- COSE DA FARE -
a) Nel testo su Solasta, quanti euro ha raccolto su Kickstarter lo studio Tactical Adventures?
b) Fai l'elenco di tutti gli studi di sviluppo di videogiochi nominati nel testo su Solasta.

- IL TESTO -
Il rinascimento del gioco di ruolo occidentale isometrico per PC oramai non conosce sosta. Trainati dai fondi degli utenti tramite Kickstarter, abbiamo visto prendere vita progetti da case con numerosi anni di attività alle spalle, come Obsidian e Larian. Altri, come i russi di Owlcat Games sono riusciti a nascere e crescere proprio in questo mondo.

Uno dei fondatori di Amplitude Studios, i creatori della oramai famosa e proficua serie Endless, ha aperto un suo studio di sviluppo chiamato Tactical Adventures e, dopo aver racimolato 243.855 € su Kickstarter e aver passato 7 mesi in accesso anticipato, la sua creatura è pronta per essere giocata.

Solasta: Crown of the Magister si presenta come un gioco di ruolo isometrico basato sulle regole di Dungeons & Dragons quinta edizione. E questo basta per metterlo in una diretta comparazione con lo stesso concept portato avanti dai Larian in Baldur’s Gate III. I due giochi sono un’esperienza totalmente diversa, evidente non solo dal diverso budget e team di lavoro dietro, ma anche per obiettivo.

Con il giusto background le espressioni si fanno particolarmente colorite. Io ovviamente le ho lasciate al ladro halfling, visto che ho cercato di creare il party più stereotipato possibile

Solasta va a prendere la licenza SRD 5.1 di D&D 5a edizione, avendo quindi accesso ad un set limitato di regole base, sulle quali andare a costruire la loro ambientazione e regole personalizzate. Il mondo di Solasta è originale nella sua concezione. Mille anni prima dell’inizio del gioco un enorme cataclisma magico aprì un portale verso un’altra dimensione, portando un’enorme devastazione nel mondo di Solasta. La zona dell’epicentro è diventata nota come Badlands, terra colma di segreti e misteri provenienti dagli antichi fasti della civiltà precedente. Con tutti questi misteri e ricchezze è comune che numerosi avventurieri siano attratti al prospetto d’avventura e fama.

- DATI RACCOLTI -
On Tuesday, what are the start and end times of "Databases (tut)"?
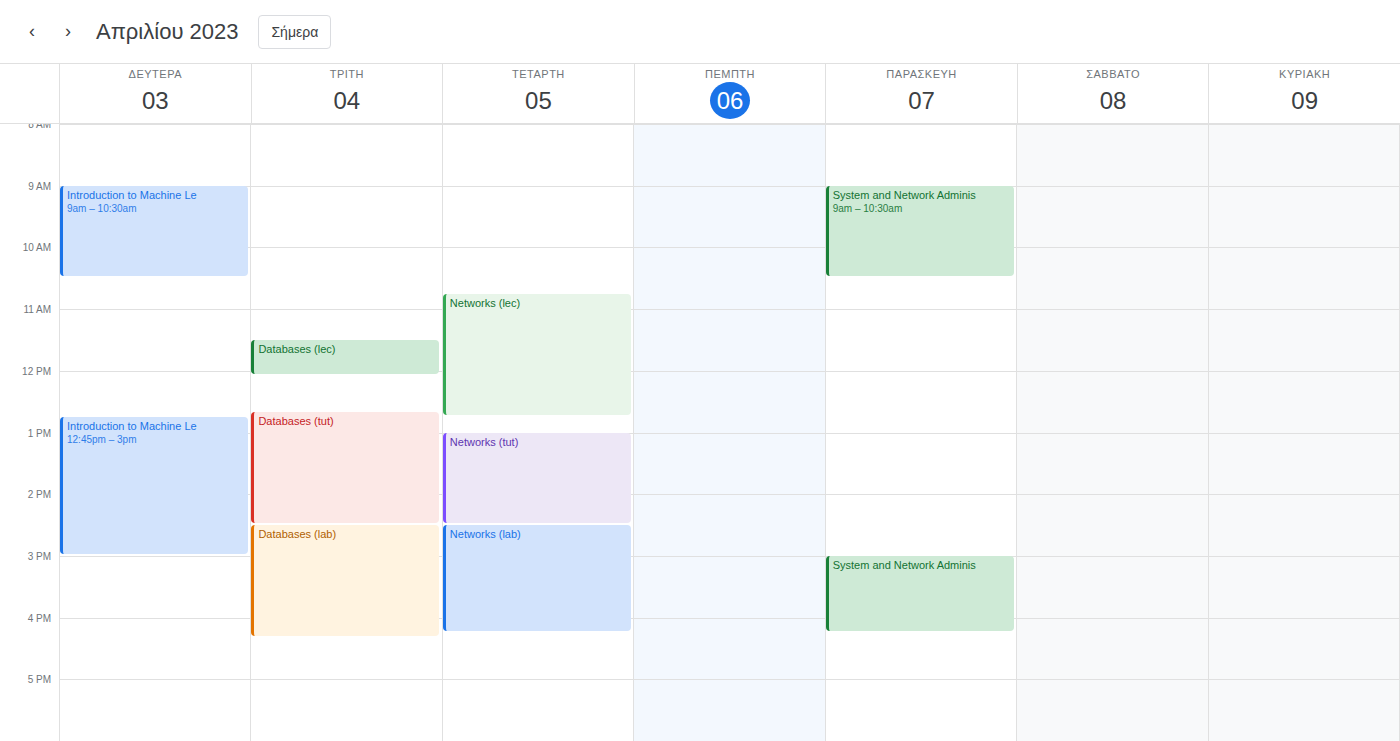
12:40 to 14:30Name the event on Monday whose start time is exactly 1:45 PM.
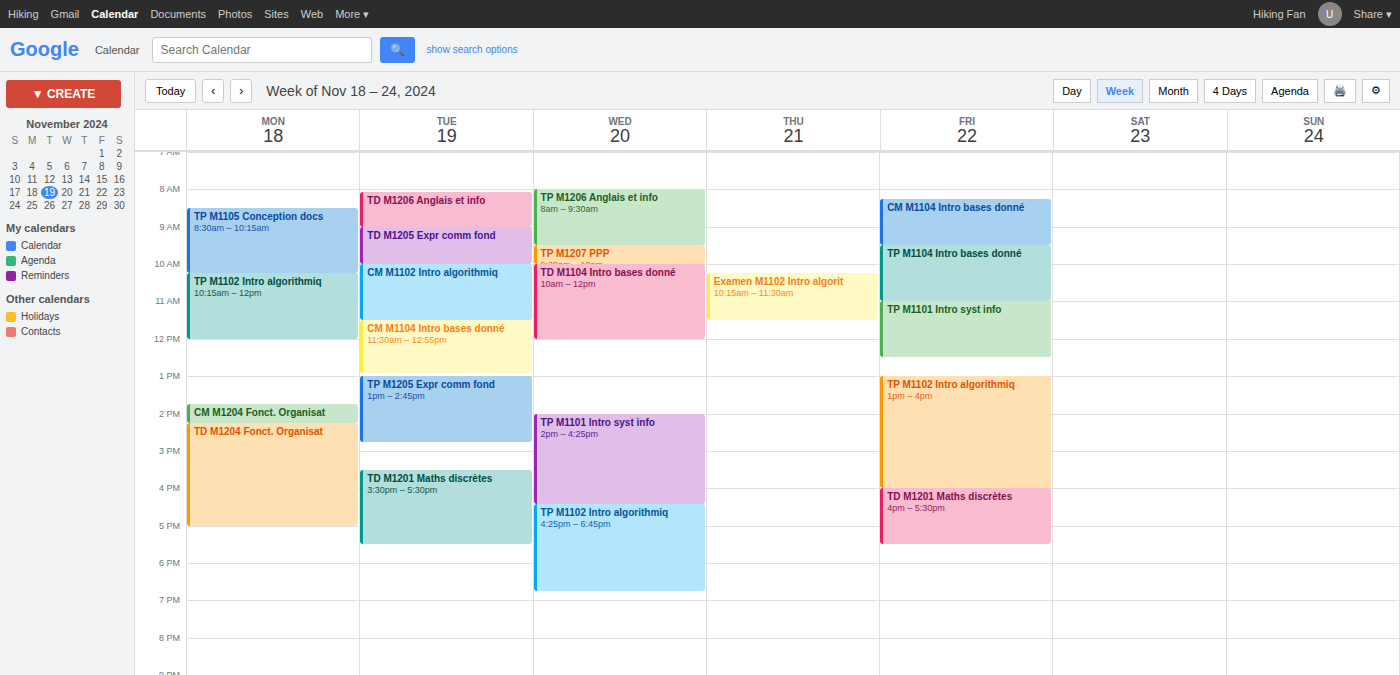
"CM M1204 Fonct. Organisat"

- SOLUZIONI -
a) 243.855 €

b) Obsidian, Larian, Owlcat Games, Amplitude Studios, Tactical Adventures